Conversations thus started can evolve into highly successful programs, said Pipas. She cited Dartmouth Medical School's Skills Night in 5 Acts program as an example.

The program grew from the school's single annual skills night into five skills and advising workshops that feature individual family medicine residency programs, giving each program a chance to highlight its strengths and introduce its faculty and residents to students on a one-to-one, interactive level. Ironically, the expansion developed when Health Resources and Services Administration grant money dried up.

"We had no money, so we had to get creative," said Pipas. She identified five dates that would not conflict with students' schedules, then contacted her seven affiliated family medicine program directors and asked if they were interested in serving as host to one of the workshops.

"They were jumping at the opportunity to come," Pipas said, adding that two workshops already have been scheduled for next year.

Under the collaborative effort, residency program directors choose the topic and provide speakers, career counselors and dinner. Dartmouth Medical School provides program coordination, basic advising materials, first- through fourth-year medical students for skills workshops, and third- and fourth-year students for career advising.

In its first year, Skills Night in 5 Acts increased faculty-student interactions from 600 to 750. It expanded the number of featured family medicine residency programs from one or two to five and it increased the number of skills taught from five to as many as eight.

"It's a win-win-win situation," said Pipas. The school can bring students to residency programs, which can encourage students to apply by highlighting the program's teaching and clinical expertise.
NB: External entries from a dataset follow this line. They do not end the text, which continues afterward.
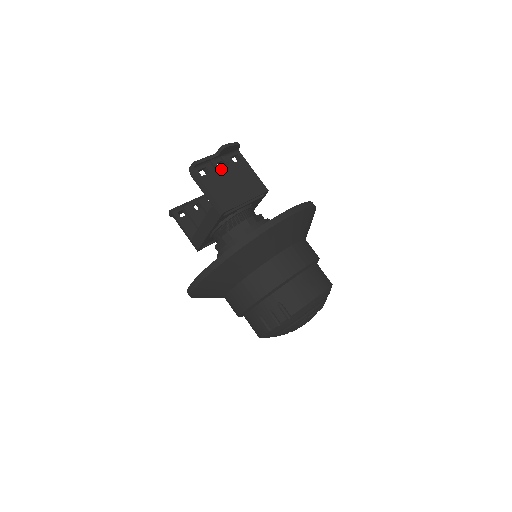
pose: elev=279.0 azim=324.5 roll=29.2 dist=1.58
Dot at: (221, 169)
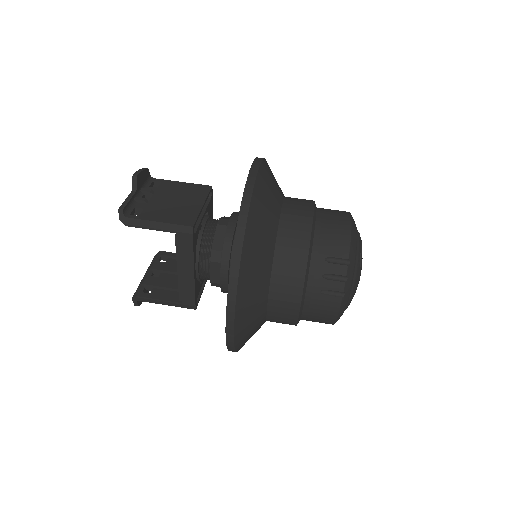
Dot at: (151, 200)
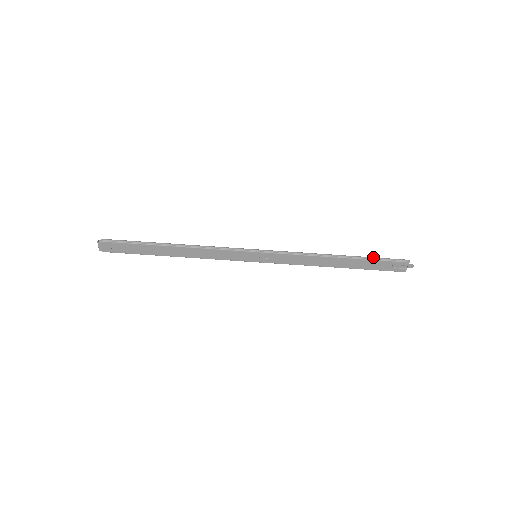
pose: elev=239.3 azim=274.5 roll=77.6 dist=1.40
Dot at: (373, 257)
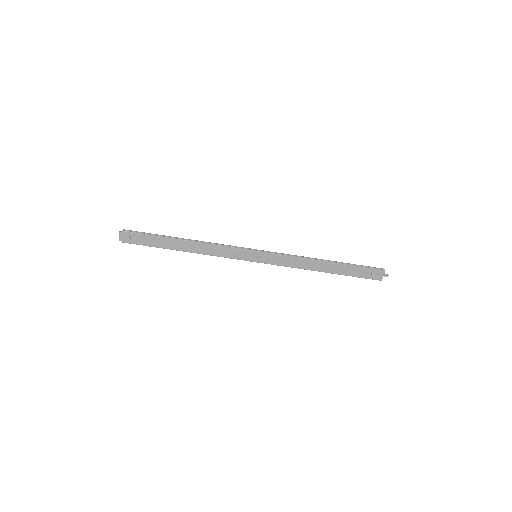
Dot at: (355, 264)
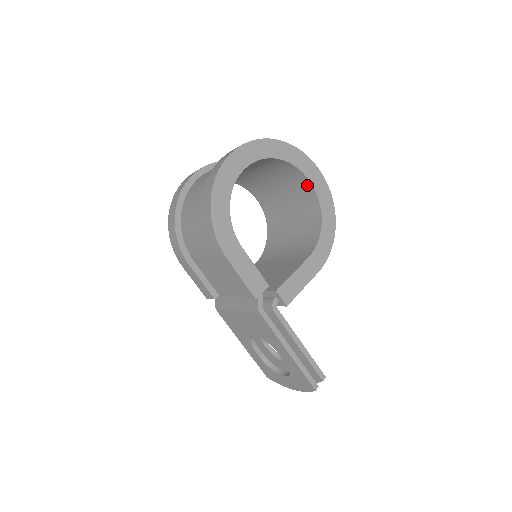
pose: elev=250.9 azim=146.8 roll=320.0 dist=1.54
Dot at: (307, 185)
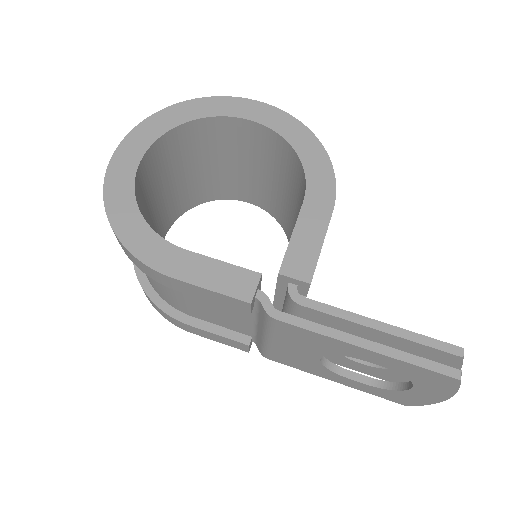
Dot at: (248, 127)
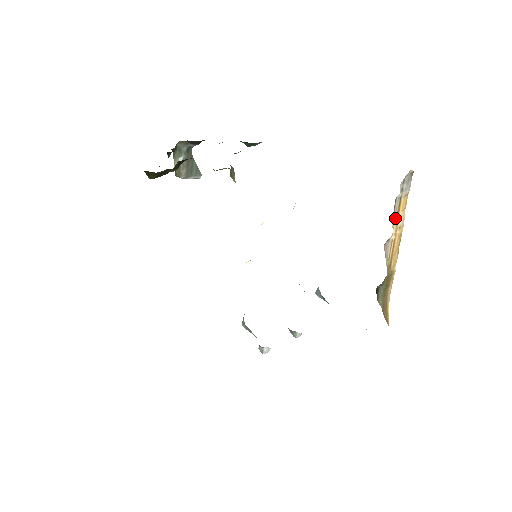
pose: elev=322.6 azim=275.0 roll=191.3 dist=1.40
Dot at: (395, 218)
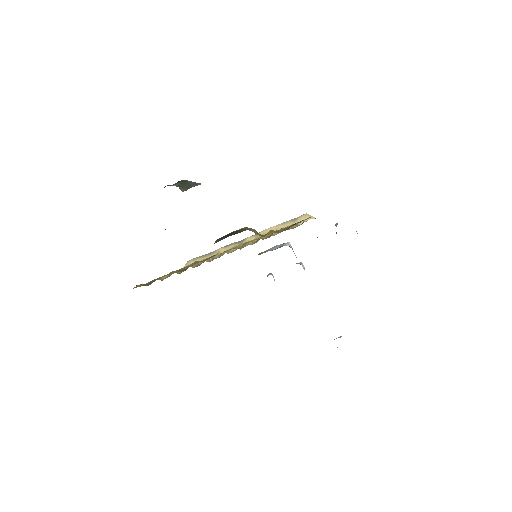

Likewise, students can learn more about both family medicine and family medicine residency program options available to them.

"We have the data that show that the more exposure to family medicine -- to both family medicine residents and community physicians -- the more likely a student will enter family medicine," said Pipas. With its multiple workshop schedule, Skills Night in 5 Acts provides repeated exposure to family medicine's clinical expertise and to family physicians who can act as mentors.